The Iranian revolution, which ended more than 50 years of the rule of the US-baked Pahlavi dynasty, started in January 1978, when disparate groups of religious scholars, students, nationalists and communists began demonstrating against the Shah.
The protests and strikes continued for the next year, paralyzing the economy and eventually prompting the Shah to take flight in January 1979. Two weeks later, Islamist figurehead and leader Ayatollah Khomeini triumphantly returned from exile and declared jihad on those who did not support him.
A month after Mohammad Reza Shah fled, the Iranian military gave in to the rebels and at the end of March the Iranian people backed the establishment of an Islamic Republic in a referendum. On April 1, the modern theocratic state of Iran was born, paving the way for the country as run by hardliners such as President Mahmoud Ahmadinejad.
Although Khomeini decreed that Jews should be protected, anyone with any connection to Israel or Zionism was arrested or even executed, as in the case of communal leader and businessman Habib Elghanian.

§ Dataset entries
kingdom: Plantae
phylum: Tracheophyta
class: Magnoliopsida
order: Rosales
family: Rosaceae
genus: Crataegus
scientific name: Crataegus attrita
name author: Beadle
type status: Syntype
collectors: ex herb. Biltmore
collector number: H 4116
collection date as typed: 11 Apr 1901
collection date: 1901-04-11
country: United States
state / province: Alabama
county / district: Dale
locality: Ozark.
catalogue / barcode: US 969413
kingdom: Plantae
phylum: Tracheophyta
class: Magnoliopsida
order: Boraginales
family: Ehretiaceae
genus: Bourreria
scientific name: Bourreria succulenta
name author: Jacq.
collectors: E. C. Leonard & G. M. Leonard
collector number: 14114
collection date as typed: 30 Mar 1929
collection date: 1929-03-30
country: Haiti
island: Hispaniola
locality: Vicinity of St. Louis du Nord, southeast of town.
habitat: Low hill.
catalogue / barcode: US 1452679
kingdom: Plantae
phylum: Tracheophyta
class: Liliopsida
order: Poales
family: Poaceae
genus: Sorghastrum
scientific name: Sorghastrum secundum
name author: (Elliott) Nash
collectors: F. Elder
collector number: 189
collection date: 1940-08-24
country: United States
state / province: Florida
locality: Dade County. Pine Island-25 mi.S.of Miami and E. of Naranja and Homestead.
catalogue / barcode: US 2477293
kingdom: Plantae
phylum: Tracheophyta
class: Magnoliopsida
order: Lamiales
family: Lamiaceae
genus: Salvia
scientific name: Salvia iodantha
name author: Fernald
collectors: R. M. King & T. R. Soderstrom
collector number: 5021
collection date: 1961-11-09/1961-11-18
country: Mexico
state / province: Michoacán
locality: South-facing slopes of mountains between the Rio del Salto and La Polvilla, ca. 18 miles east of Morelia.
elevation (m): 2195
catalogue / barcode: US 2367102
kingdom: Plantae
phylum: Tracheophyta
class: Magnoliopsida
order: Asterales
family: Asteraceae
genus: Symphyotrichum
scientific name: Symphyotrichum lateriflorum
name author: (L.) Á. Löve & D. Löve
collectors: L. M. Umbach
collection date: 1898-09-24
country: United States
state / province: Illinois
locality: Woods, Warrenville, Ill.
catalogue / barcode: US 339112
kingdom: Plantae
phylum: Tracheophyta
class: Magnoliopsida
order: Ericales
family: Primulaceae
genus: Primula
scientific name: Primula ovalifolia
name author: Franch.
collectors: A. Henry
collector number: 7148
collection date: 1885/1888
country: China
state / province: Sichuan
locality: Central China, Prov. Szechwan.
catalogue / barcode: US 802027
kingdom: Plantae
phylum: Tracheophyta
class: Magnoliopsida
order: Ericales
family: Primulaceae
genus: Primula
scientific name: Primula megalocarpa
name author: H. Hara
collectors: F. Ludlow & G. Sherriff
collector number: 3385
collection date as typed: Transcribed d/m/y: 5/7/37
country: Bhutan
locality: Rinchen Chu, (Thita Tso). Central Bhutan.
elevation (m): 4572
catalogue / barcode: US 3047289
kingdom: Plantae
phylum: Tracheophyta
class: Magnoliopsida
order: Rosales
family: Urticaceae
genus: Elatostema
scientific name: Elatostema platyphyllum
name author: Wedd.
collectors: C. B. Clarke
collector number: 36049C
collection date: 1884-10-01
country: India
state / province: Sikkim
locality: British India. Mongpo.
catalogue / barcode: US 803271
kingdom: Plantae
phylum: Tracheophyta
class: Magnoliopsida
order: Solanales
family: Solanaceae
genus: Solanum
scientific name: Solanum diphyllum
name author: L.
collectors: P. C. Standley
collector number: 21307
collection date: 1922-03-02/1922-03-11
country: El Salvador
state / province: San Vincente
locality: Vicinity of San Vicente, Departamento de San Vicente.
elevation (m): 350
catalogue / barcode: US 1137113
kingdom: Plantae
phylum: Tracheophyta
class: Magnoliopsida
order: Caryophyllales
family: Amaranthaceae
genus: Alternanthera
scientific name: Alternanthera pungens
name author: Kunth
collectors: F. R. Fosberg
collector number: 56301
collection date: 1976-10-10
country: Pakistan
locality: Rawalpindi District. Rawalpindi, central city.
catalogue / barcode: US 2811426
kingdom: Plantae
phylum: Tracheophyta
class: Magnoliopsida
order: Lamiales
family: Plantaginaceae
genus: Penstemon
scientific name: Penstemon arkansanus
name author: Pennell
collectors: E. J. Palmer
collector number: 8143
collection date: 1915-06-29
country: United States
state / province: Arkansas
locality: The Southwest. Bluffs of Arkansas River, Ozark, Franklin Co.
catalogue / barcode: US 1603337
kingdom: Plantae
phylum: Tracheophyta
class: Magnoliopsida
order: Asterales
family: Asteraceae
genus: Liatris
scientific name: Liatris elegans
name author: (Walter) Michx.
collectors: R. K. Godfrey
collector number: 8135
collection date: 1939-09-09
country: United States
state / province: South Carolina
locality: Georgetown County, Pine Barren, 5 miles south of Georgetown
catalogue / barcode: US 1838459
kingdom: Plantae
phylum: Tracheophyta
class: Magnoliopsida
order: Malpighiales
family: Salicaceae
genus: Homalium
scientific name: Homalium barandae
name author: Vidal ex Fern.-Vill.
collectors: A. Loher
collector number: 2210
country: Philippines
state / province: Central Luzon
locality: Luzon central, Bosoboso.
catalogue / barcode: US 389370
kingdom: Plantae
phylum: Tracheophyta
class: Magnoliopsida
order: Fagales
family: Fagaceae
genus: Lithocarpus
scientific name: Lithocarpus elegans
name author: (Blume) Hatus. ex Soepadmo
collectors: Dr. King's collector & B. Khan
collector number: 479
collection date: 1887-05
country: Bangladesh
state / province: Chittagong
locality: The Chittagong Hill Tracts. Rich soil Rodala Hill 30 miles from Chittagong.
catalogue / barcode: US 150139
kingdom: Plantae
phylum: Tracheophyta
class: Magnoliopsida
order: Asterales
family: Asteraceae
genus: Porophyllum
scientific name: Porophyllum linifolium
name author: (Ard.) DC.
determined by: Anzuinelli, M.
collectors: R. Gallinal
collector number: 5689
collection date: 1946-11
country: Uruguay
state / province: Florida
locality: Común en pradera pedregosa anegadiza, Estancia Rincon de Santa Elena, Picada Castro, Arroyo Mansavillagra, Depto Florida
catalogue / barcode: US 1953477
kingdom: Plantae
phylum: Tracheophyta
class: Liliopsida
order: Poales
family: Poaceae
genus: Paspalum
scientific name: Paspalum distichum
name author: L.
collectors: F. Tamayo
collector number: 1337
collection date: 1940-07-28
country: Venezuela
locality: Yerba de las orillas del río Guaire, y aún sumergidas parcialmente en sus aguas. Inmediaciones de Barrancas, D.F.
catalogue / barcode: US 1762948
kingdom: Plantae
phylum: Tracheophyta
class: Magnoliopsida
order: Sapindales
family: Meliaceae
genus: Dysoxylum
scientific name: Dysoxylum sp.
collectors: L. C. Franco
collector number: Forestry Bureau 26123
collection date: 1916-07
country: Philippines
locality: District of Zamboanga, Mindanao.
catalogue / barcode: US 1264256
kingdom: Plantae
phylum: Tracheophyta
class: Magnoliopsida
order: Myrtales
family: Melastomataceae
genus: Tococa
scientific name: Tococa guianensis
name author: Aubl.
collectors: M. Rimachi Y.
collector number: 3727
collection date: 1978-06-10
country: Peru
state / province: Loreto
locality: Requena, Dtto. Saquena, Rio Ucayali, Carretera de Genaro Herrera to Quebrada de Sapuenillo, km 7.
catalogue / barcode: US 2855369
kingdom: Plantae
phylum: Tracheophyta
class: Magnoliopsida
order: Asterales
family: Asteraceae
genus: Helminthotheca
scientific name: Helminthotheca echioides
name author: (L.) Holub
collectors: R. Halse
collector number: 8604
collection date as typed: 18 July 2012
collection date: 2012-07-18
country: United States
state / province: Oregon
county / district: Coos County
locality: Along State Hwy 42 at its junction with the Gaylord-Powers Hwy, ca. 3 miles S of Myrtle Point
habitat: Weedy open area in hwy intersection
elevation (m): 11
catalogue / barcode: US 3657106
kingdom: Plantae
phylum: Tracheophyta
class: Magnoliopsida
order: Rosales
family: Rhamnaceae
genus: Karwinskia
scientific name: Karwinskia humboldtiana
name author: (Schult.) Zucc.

§ Stated problem 1
Transcribe the portion of the passage on the Iranian revolution starting with "The protests and" and going on through "not support him.".
§ Stated problem 2
Answer these questions from the passage on the Iranian revolution:
(a) In what month and year did the revolution start?
(b) What did the Iranian people back in a referendum at the end of March?
(c) On what date was the modern theocratic state of Iran born?

§ Finished answer 1
The protests and strikes continued for the next year, paralyzing the economy and eventually prompting the Shah to take flight in January 1979. Two weeks later, Islamist figurehead and leader Ayatollah Khomeini triumphantly returned from exile and declared jihad on those who did not support him.

§ Finished answer 2
(a) January 1978
(b) The establishment of an Islamic Republic
(c) April 1